▸ EXERCISE DETAILS
Nothing should be left out: repeat all the data exactly.

[DATA RECORDS Boundary: Start]

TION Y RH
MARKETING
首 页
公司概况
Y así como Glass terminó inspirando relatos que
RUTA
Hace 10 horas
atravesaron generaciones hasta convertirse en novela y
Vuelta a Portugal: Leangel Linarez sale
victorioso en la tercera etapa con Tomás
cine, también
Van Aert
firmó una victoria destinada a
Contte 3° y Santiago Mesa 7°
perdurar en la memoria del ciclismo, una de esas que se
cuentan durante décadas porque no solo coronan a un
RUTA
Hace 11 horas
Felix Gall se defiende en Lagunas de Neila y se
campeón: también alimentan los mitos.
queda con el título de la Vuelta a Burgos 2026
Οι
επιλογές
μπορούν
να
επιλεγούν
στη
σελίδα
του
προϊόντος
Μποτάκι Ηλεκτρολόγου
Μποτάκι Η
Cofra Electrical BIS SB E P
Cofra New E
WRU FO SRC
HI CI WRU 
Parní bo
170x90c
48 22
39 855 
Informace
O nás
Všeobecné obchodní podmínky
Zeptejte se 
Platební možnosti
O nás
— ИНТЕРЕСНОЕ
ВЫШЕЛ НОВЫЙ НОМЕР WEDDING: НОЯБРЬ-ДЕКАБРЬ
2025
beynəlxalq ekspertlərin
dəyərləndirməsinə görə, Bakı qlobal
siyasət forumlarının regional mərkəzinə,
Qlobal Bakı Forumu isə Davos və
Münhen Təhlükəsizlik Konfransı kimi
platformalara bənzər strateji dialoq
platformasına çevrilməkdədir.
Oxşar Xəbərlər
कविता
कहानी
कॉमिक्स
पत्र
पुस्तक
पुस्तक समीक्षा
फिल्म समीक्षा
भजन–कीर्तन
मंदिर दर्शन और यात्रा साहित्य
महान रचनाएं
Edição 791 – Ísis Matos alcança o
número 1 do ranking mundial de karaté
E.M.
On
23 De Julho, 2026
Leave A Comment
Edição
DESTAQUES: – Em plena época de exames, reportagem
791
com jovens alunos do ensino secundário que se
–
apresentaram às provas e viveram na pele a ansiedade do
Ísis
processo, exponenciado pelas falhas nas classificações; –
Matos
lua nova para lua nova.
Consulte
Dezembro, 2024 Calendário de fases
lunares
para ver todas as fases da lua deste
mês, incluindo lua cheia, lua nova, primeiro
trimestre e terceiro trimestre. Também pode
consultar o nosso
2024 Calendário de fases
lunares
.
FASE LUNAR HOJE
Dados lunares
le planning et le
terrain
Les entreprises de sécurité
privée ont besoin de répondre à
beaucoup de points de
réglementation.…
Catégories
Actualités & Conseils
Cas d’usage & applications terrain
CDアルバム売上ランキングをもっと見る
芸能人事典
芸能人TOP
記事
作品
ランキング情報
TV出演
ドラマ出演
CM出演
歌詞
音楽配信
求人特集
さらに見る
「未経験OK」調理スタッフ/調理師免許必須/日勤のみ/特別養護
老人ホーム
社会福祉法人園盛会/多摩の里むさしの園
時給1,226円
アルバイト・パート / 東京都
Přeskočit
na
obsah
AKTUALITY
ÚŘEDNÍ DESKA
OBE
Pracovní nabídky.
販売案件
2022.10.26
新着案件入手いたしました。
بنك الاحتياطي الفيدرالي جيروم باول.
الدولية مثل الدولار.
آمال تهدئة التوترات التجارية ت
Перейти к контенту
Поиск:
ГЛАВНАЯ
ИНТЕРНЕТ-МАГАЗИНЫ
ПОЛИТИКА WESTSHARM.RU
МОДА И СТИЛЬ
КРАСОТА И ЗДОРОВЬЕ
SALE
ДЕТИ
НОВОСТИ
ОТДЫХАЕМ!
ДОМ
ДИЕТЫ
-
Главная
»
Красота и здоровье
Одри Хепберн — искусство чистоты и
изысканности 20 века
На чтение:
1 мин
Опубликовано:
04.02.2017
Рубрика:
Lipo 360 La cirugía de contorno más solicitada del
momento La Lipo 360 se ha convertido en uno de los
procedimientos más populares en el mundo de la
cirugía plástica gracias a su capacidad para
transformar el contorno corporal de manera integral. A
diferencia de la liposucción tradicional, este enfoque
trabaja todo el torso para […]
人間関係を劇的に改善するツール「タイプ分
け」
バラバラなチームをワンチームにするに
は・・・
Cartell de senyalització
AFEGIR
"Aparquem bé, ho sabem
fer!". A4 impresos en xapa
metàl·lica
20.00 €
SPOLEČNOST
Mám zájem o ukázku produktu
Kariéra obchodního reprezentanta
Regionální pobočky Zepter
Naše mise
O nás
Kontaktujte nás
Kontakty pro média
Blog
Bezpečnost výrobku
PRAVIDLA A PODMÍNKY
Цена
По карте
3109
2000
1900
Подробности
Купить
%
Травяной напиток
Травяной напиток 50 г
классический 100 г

[DATA RECORDS Boundary: End]

▸ SOLUTION TO THIS EXERCISE
TION Y RH
MARKETING
首 页
公司概况
Y así como Glass terminó inspirando relatos que
RUTA
Hace 10 horas
atravesaron generaciones hasta convertirse en novela y
Vuelta a Portugal: Leangel Linarez sale
victorioso en la tercera etapa con Tomás
cine, también
Van Aert
firmó una victoria destinada a
Contte 3° y Santiago Mesa 7°
perdurar en la memoria del ciclismo, una de esas que se
cuentan durante décadas porque no solo coronan a un
RUTA
Hace 11 horas
Felix Gall se defiende en Lagunas de Neila y se
campeón: también alimentan los mitos.
queda con el título de la Vuelta a Burgos 2026
Οι
επιλογές
μπορούν
να
επιλεγούν
στη
σελίδα
του
προϊόντος
Μποτάκι Ηλεκτρολόγου
Μποτάκι Η
Cofra Electrical BIS SB E P
Cofra New E
WRU FO SRC
HI CI WRU 
Parní bo
170x90c
48 22
39 855 
Informace
O nás
Všeobecné obchodní podmínky
Zeptejte se 
Platební možnosti
O nás
— ИНТЕРЕСНОЕ
ВЫШЕЛ НОВЫЙ НОМЕР WEDDING: НОЯБРЬ-ДЕКАБРЬ
2025
beynəlxalq ekspertlərin
dəyərləndirməsinə görə, Bakı qlobal
siyasət forumlarının regional mərkəzinə,
Qlobal Bakı Forumu isə Davos və
Münhen Təhlükəsizlik Konfransı kimi
platformalara bənzər strateji dialoq
platformasına çevrilməkdədir.
Oxşar Xəbərlər
कविता
कहानी
कॉमिक्स
पत्र
पुस्तक
पुस्तक समीक्षा
फिल्म समीक्षा
भजन–कीर्तन
मंदिर दर्शन और यात्रा साहित्य
महान रचनाएं
Edição 791 – Ísis Matos alcança o
número 1 do ranking mundial de karaté
E.M.
On
23 De Julho, 2026
Leave A Comment
Edição
DESTAQUES: – Em plena época de exames, reportagem
791
com jovens alunos do ensino secundário que se
–
apresentaram às provas e viveram na pele a ansiedade do
Ísis
processo, exponenciado pelas falhas nas classificações; –
Matos
lua nova para lua nova.
Consulte
Dezembro, 2024 Calendário de fases
lunares
para ver todas as fases da lua deste
mês, incluindo lua cheia, lua nova, primeiro
trimestre e terceiro trimestre. Também pode
consultar o nosso
2024 Calendário de fases
lunares
.
FASE LUNAR HOJE
Dados lunares
le planning et le
terrain
Les entreprises de sécurité
privée ont besoin de répondre à
beaucoup de points de
réglementation.…
Catégories
Actualités & Conseils
Cas d’usage & applications terrain
CDアルバム売上ランキングをもっと見る
芸能人事典
芸能人TOP
記事
作品
ランキング情報
TV出演
ドラマ出演
CM出演
歌詞
音楽配信
求人特集
さらに見る
「未経験OK」調理スタッフ/調理師免許必須/日勤のみ/特別養護
老人ホーム
社会福祉法人園盛会/多摩の里むさしの園
時給1,226円
アルバイト・パート / 東京都
Přeskočit
na
obsah
AKTUALITY
ÚŘEDNÍ DESKA
OBE
Pracovní nabídky.
販売案件
2022.10.26
新着案件入手いたしました。
بنك الاحتياطي الفيدرالي جيروم باول.
الدولية مثل الدولار.
آمال تهدئة التوترات التجارية ت
Перейти к контенту
Поиск:
ГЛАВНАЯ
ИНТЕРНЕТ-МАГАЗИНЫ
ПОЛИТИКА WESTSHARM.RU
МОДА И СТИЛЬ
КРАСОТА И ЗДОРОВЬЕ
SALE
ДЕТИ
НОВОСТИ
ОТДЫХАЕМ!
ДОМ
ДИЕТЫ
-
Главная
»
Красота и здоровье
Одри Хепберн — искусство чистоты и
изысканности 20 века
На чтение:
1 мин
Опубликовано:
04.02.2017
Рубрика:
Lipo 360 La cirugía de contorno más solicitada del
momento La Lipo 360 se ha convertido en uno de los
procedimientos más populares en el mundo de la
cirugía plástica gracias a su capacidad para
transformar el contorno corporal de manera integral. A
diferencia de la liposucción tradicional, este enfoque
trabaja todo el torso para […]
人間関係を劇的に改善するツール「タイプ分
け」
バラバラなチームをワンチームにするに
は・・・
Cartell de senyalització
AFEGIR
"Aparquem bé, ho sabem
fer!". A4 impresos en xapa
metàl·lica
20.00 €
SPOLEČNOST
Mám zájem o ukázku produktu
Kariéra obchodního reprezentanta
Regionální pobočky Zepter
Naše mise
O nás
Kontaktujte nás
Kontakty pro média
Blog
Bezpečnost výrobku
PRAVIDLA A PODMÍNKY
Цена
По карте
3109
2000
1900
Подробности
Купить
%
Травяной напиток
Травяной напиток 50 г
классический 100 г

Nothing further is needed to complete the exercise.